Wednesday, December 7, 2016

Through the Looking Glass: Kafka, Orwell, Trump, in No Particular Order

The Republicans have been good at "controlling the message." Donald Trump gravitated to them because he has a similar, though more gargantuan, approach to information: BURN THE MESSAGE DOWN.

I've been watching -- all of us have -- as Donald Trump attacked language and turned it on its head. Either he's a genius at it or is simply the most over-reactive human alive. One way or another, we're going to regret he got anywhere near the presidency.

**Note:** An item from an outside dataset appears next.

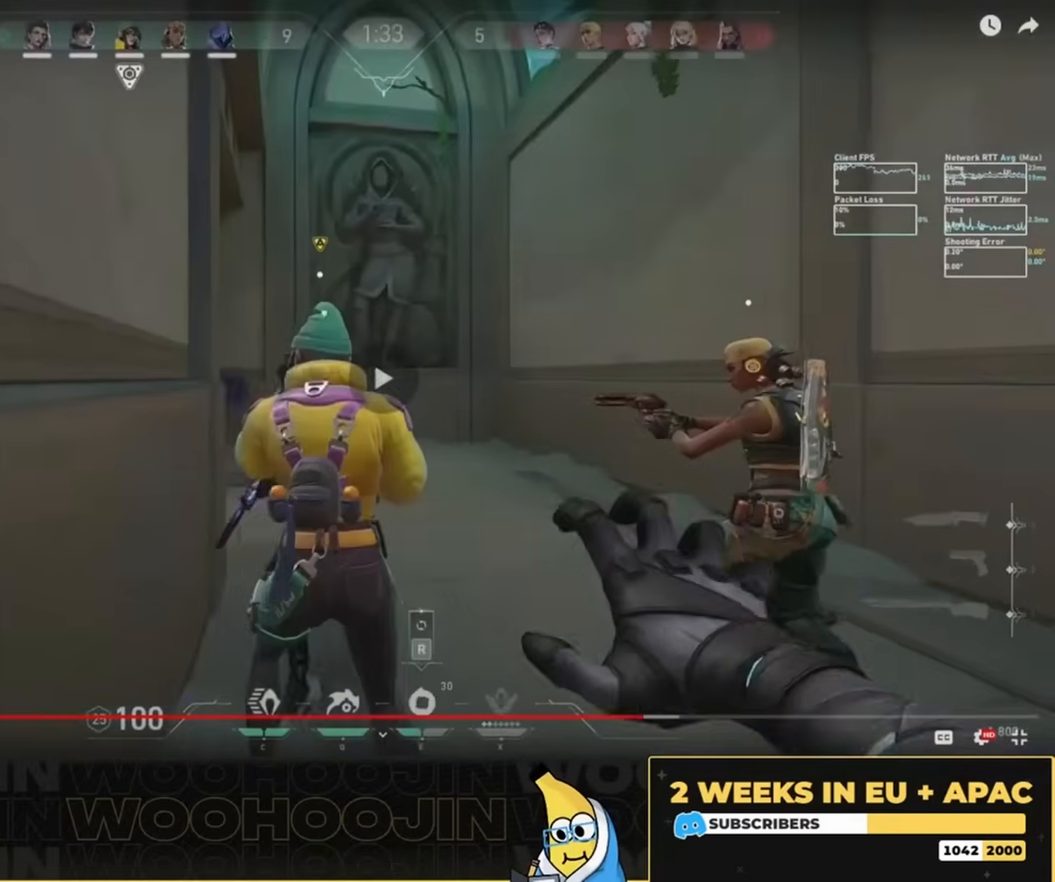
{"keys": [], "mouse": [], "events": [[134, "e", "down"], [234, "e", "up"], [334, "e", "down"], [434, "e", "up"]]}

Karl Rove said something back in 2004 or so, quoted, more or less, in a Ron Suskind magazine article:
The aide said that guys like me were "in what we call the reality-based community," which he defined as people who "believe that solutions emerge from your judicious study of discernible reality." I nodded and murmured something about enlightenment principles and empiricism. He cut me off. "That's not the way the world really works anymore." He continued "We're an empire now, and when we act, we create our own reality. And while you're studying that reality—judiciously, as you will—we'll act again, creating other new realities, which you can study too, and that's how things will sort out. We're history's actors … and you, all of you, will be left to just study what we do."
I of course appreciated the utter and audacious narcissism of Rove's view, that he was something like a Master of the Universe and the rest of us not even relevant to be considered "actors" on history's stage. Rove still matters on the margins of politics, but the comeuppance Rove and the whole George W. Bush presidency received makes his arrogance, in the end, somewhat digestible.

Enter Donald Trump. What clarifies the mind with Trump is the rapid -- if we've accomplished it at all! -- new understanding we had to undergo as we watched him actually win the presidency. So we're left scrambling to get a handle on a Trump style, if that little word can even encompass it.

I started by turning Hitler's notion of The Big Lie into Trump's Big Lies, as we had to deal with Trump's near-constant lies and distortions, in order to grasp what Trump might be up to, to find an organizing principle. (And yes, we can utter the names Hitler and Trump in the same sentence, and not simply to discuss their particular notions of propaganda.)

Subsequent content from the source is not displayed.